ABT-378 was designed to take advantage of the fact that HIV resistance to ritonavir (Norvir(R), Abbott's approved protease inhibitor) and to indinavir (Crixivan(R), from Merck) usually starts with a mutation at position 82 in the HIV gene which encodes for the protease enzyme (the target of protease inhibitor drugs). ABT-378 does not use this position when it binds to its target on the protease enzyme. As a result, ABT-378 is active against viruses which have become resistant to ritonavir or indinavir.

It is possible to create HIV which is partly resistant to ABT-378, by exposing the virus to low concentrations of the drug. But so far, the resistant virus created in this way has remained fully sensitive to saquinavir (Invirase(TM)). And in animal tests, even the trough level of ABT-378 (the lowest level in the blood between doses) is more than enough to be effective against this partly resistant virus -- meaning that the drug may be able to suppress even this resistant HIV.

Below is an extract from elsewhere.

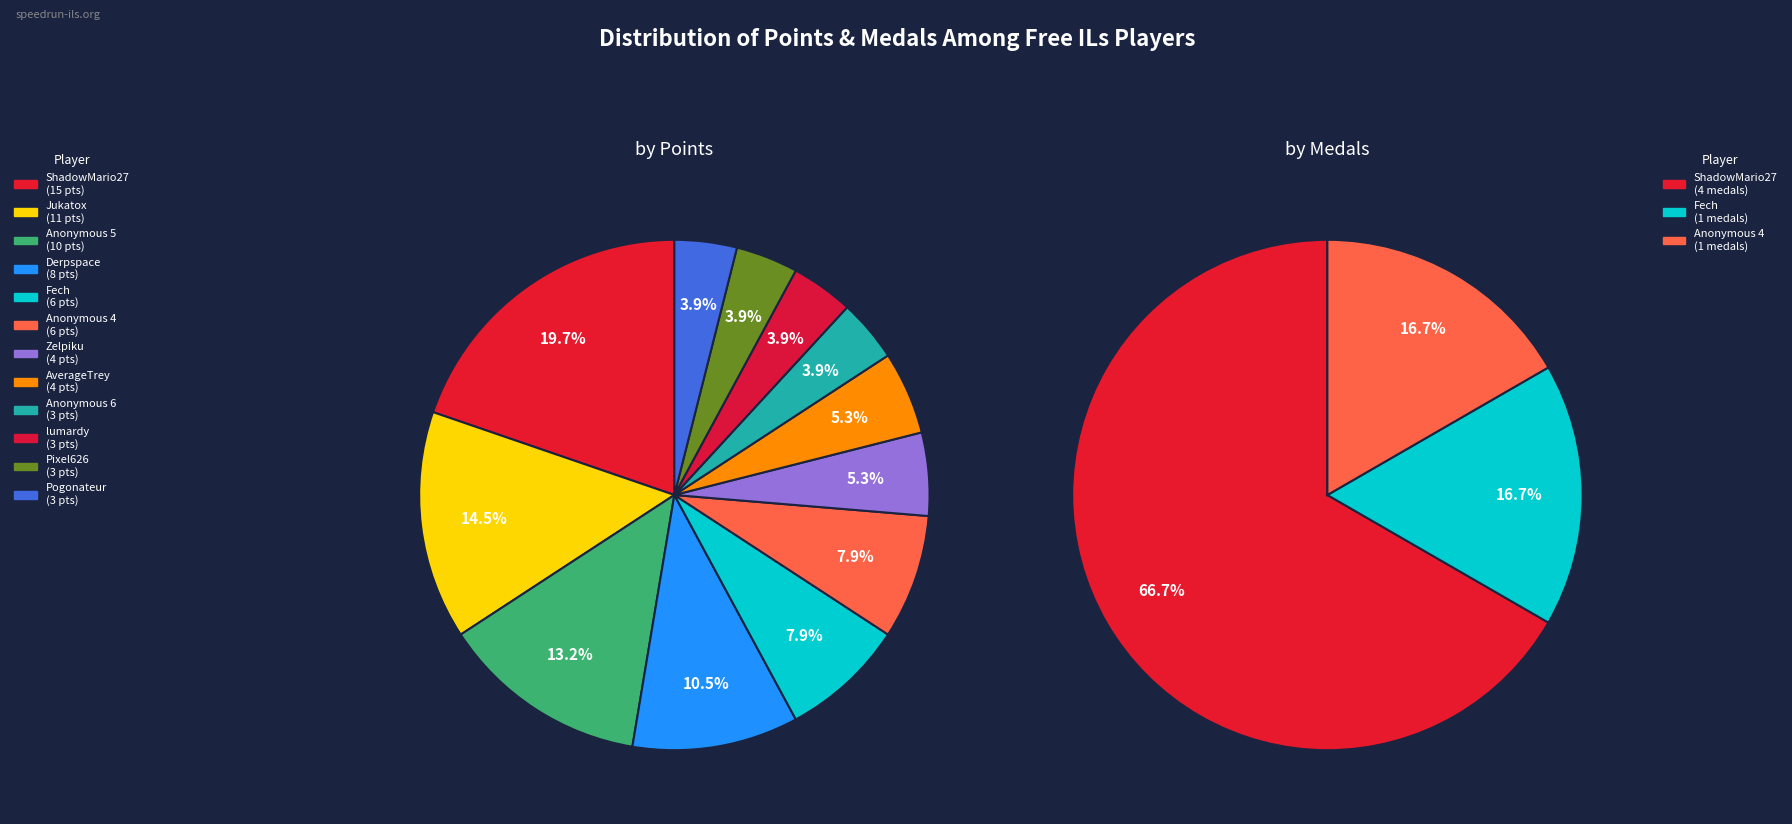

To the nearest percent, what is the difference between the medals and 8 slice percentages?

11%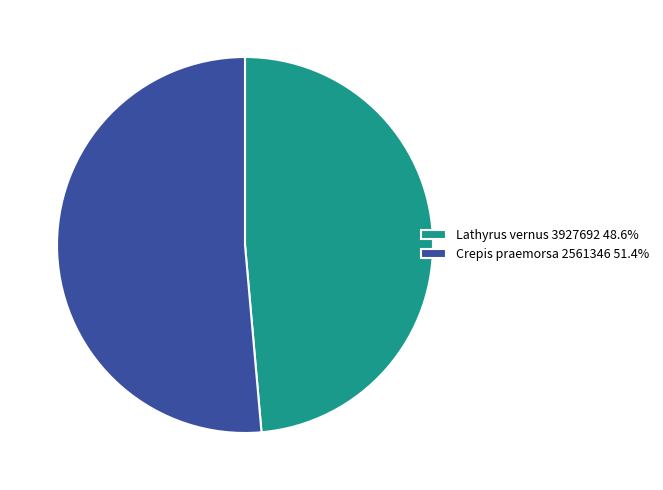

Is there a majority slice in this chart?

Yes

ABT-378 by itself is eliminated from the bloodstream fairly rapidly, so if the drug were used alone it would have to be taken often during the day. But a small amount of ritonavir (probably a fraction of the usual dose) delays the body's destruction of ABT-378 enough that the drugs are expected to be dosed only twice a day, or even only once a day.

ABT-378 is about ten times as active as ritonavir against "wild type" HIV (viruses from patients who have not developed drug resistance), and about as active against ritonavir-resistant viruses as ritonavir is against non-resistant ones.

Abbott plans to begin human trials later this year.

Comment

No one knows if a drug will work until human testing has been done. But whatever the fate of ABT-378, the message from its development is that drug resistance is not something beyond human control, but can be minimized by careful design of a new drug's chemical structure -- and by maintaining high concentrations of the drug in the blood at all times.